Pull every line that holds the word "server" from the entries.

### RECORDS PROVIDED
•••

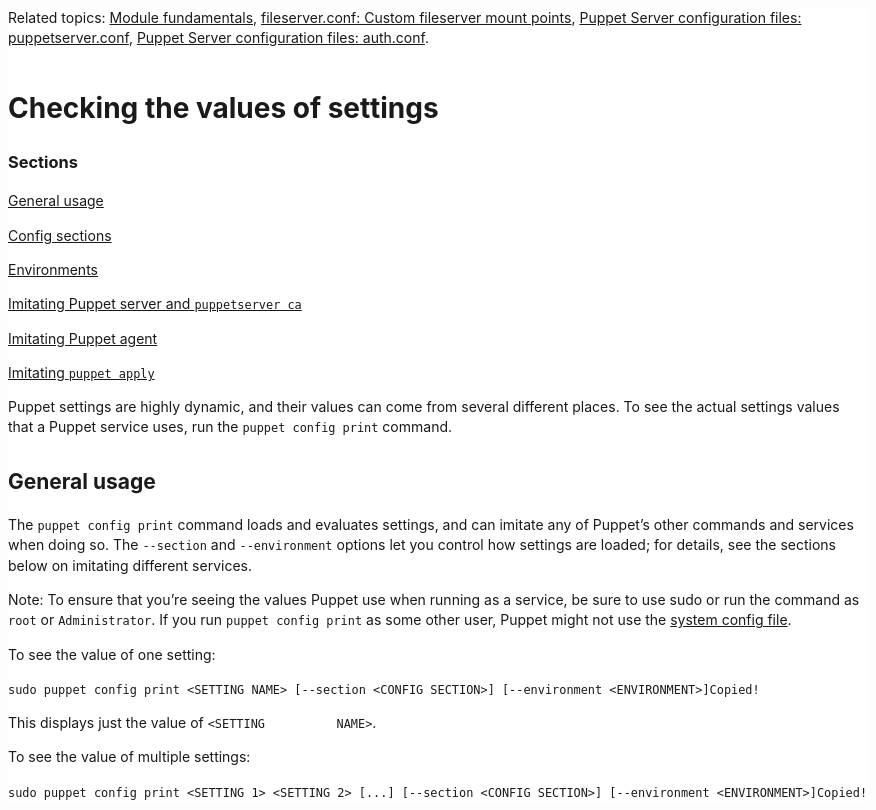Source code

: Related topics: [Module fundamentals](https://www.puppet.com/docs/puppet/7/modules_fundamentals.html#modules_fundamentals), [fileserver.conf: Custom fileserver mount                points](https://www.puppet.com/docs/puppet/7/config_file_fileserver.html), [ Puppet Server                configuration files: puppetserver.conf](https://www.puppet.com/docs/puppet/7/server/config_file_puppetserver.html), [ Puppet Server configuration files:                auth.conf](https://www.puppet.com/docs/puppet/7/server/config_file_auth.html).

# Checking the values of settings

### Sections

[General usage](https://www.puppet.com/docs/puppet/7/config_print.html#settings-general-usage)

[Config sections](https://www.puppet.com/docs/puppet/7/config_print.html#settings-config-sections)

[Environments](https://www.puppet.com/docs/puppet/7/config_print.html#config-print-environments)

[Imitating Puppet server and `puppetserver ca`       ](https://www.puppet.com/docs/puppet/7/config_print.html#imitating-puppet-server)

[Imitating Puppet agent](https://www.puppet.com/docs/puppet/7/config_print.html#imitating-puppet-agent)

[Imitating `puppet apply`       ](https://www.puppet.com/docs/puppet/7/config_print.html#imitating-puppet-apply)

  Puppet settings are highly dynamic, and their values can come  from several different places. To see the actual settings values that a Puppet service uses, run the `puppet config print` command.

## General usage

The `puppet config print` command loads and        evaluates settings, and can imitate any of Puppet’s other        commands and services when doing so. The `--section` and `--environment` options        let you control how settings are loaded; for details, see the sections below on imitating        different services.

Note: To ensure that you’re seeing the values Puppet use when running as a service, be sure to          use sudo or run the command as `root` or `Administrator`. If you            run `puppet config print` as some other user,            Puppet might not use the [system config           file](https://www.puppet.com/docs/puppet/7/dirs_confdir.html).

To see the value of one setting:        

```
sudo puppet config print <SETTING NAME> [--section <CONFIG SECTION>] [--environment <ENVIRONMENT>]Copied!
```

This        displays just the value of `<SETTING          NAME>`.

To see the value of multiple settings:        

```
sudo puppet config print <SETTING 1> <SETTING 2> [...] [--section <CONFIG SECTION>] [--environment <ENVIRONMENT>]Copied!
```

•••

### EXPECTED ANSWER
: Related topics: [Module fundamentals](https://www.puppet.com/docs/puppet/7/modules_fundamentals.html#modules_fundamentals), [fileserver.conf: Custom fileserver mount                points](https://www.puppet.com/docs/puppet/7/config_file_fileserver.html), [ Puppet Server                configuration files: puppetserver.conf](https://www.puppet.com/docs/puppet/7/server/config_file_puppetserver.html), [ Puppet Server configuration files:                auth.conf](https://www.puppet.com/docs/puppet/7/server/config_file_auth.html).
[Imitating Puppet server and `puppetserver ca`       ](https://www.puppet.com/docs/puppet/7/config_print.html#imitating-puppet-server)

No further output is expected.